Hospital discharge summaries enable communication between inpatient and outpatient physicians. Despite existing guidelines for discharge summaries, they are frequently suboptimal.Objective
The aim of this study was to assess physicians' perspectives about discharge summaries and the differences between summaries' authors (hospitalists) and readers (primary care physicians [PCPs]).Methods
A national survey of 1600 U.S. physicians was undertaken. Primary measures included physicians' preferences in discharge summary standardization, content, format, and audience.Results
A total of 815 physicians responded (response rate = 51%). Eighty-nine percent agreed that discharge summaries “should have a standardized format.” Most agreed that summaries should “document everything that was done, found, and recommended in the hospital” (64%) yet “only include details that are highly pertinent to the hospitalization” (66%).
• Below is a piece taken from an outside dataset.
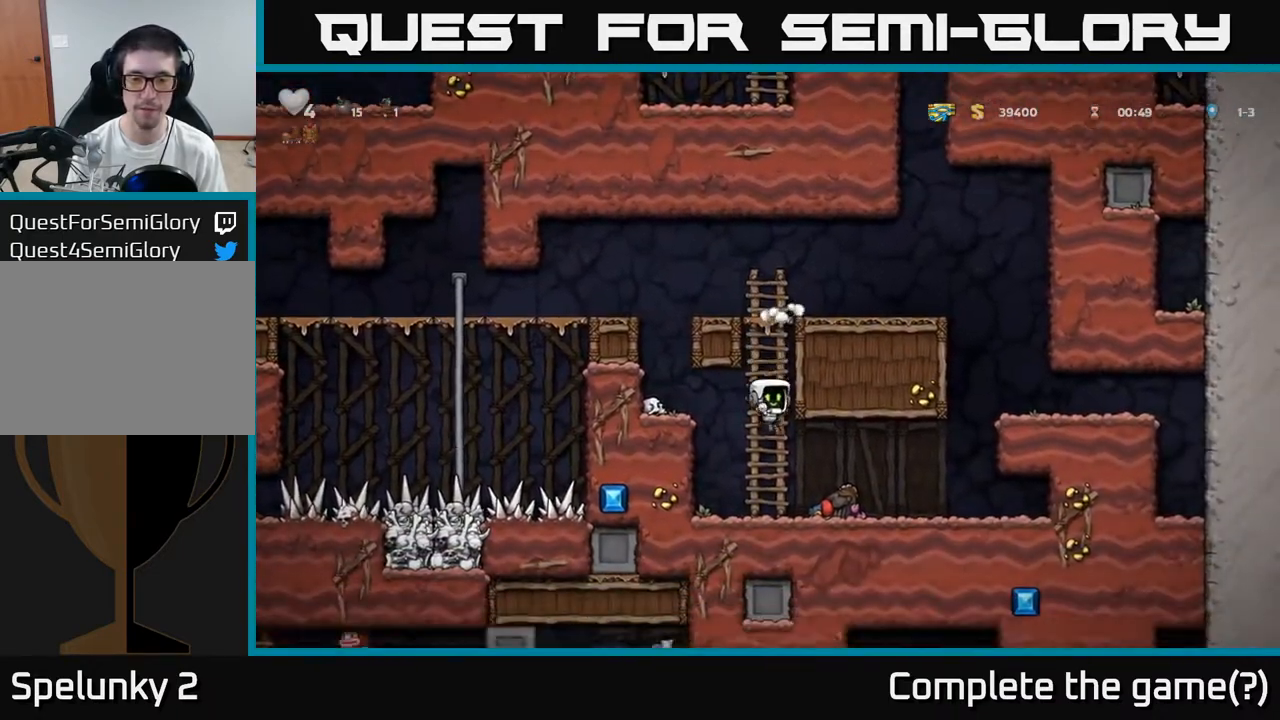
{"buttons": ["A"], "left_stick": "up", "events": [[33, "left_stick", "right"], [100, "left_stick", "down"], [167, "left_stick", "down-left"], [217, "X", "down"], [317, "X", "up"], [333, "left_stick", "up-left"], [350, "A", "down"], [483, "left_stick", "up"]]}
Although 74% perceived patients as an important audience of discharge summaries, only 43% agreed that summaries “should be written in language that patients…can easily understand,” and 68% agreed that it “should be written solely for provider-to-provider communication.” Compared with hospitalists, PCPs preferred comprehensive summaries (68% versus 59%, P = 0.002). More PCPs agreed that separate summaries should be created for patients and for provider-to-provider communication than hospitalists (60% versus 47%, P < 0.001). Compared with PCPs, more hospitalists believe that “hospitalists are too busy to prepare a high-quality discharge summary” (44% versus 23%, P < 0.001) and “PCPs have insufficient time to read an entire discharge summary” (60% versus 38%, P < 0.001).Conclusions
Physicians believe that discharge summaries should have a standardized format but do not agree on how comprehensive or in what format they should be. Efforts are necessary to build consensus toward the ideal discharge summary.